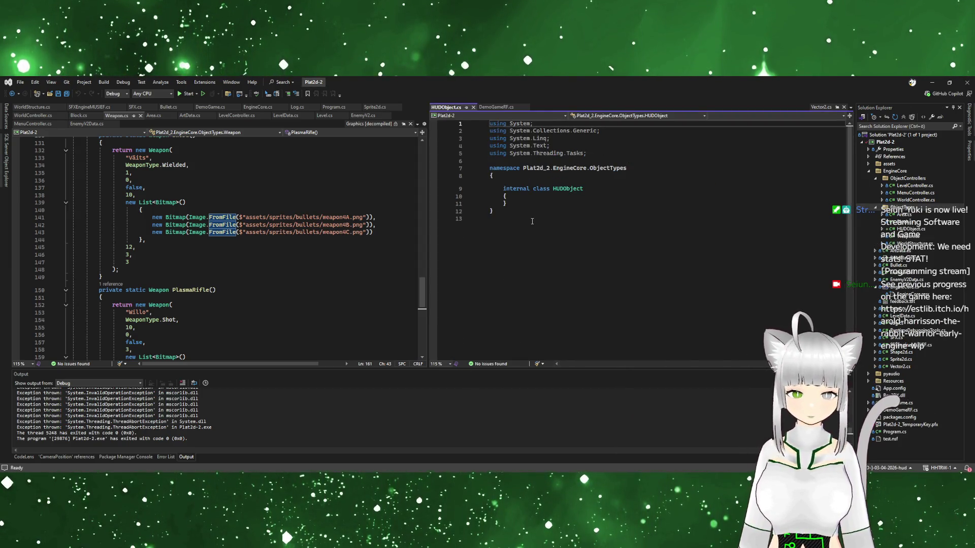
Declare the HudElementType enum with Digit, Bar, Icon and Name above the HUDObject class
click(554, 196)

==

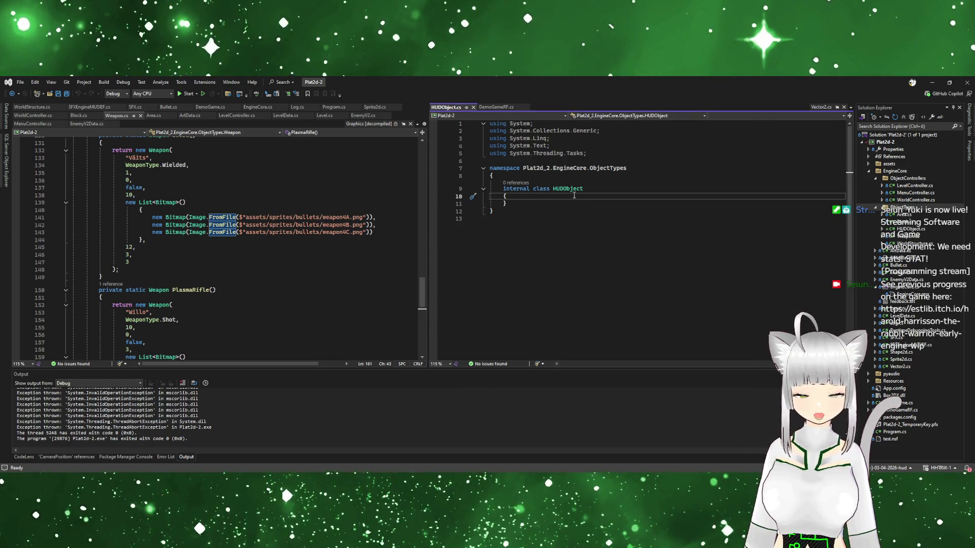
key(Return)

...

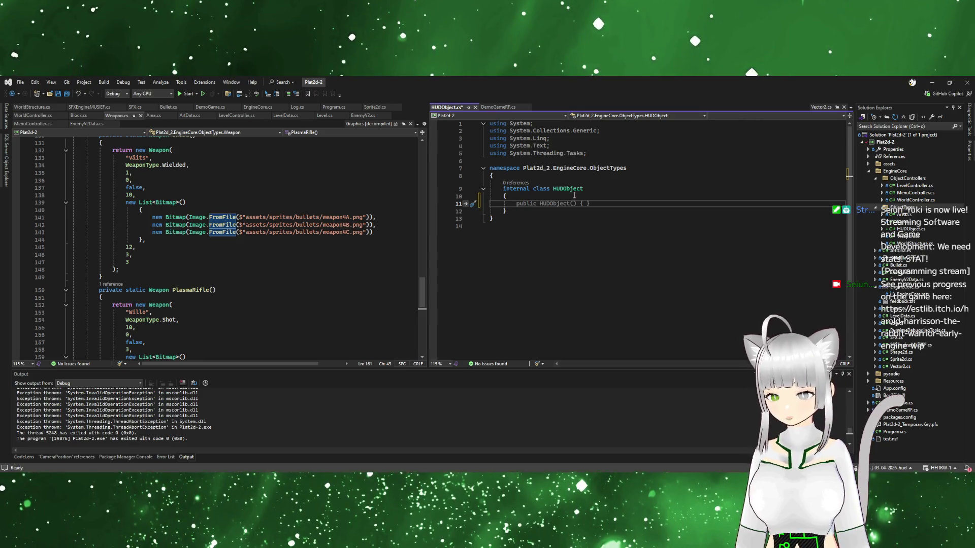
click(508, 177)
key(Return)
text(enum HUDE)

_What is expected_
In the listing above, find the line containing "Declare the HudElementType" and the line containing "click(554, 196)". Output them and every line between, exactly, and nothing else.

_Task response_
Declare the HudElementType enum with Digit, Bar, Icon and Name above the HUDObject class
click(554, 196)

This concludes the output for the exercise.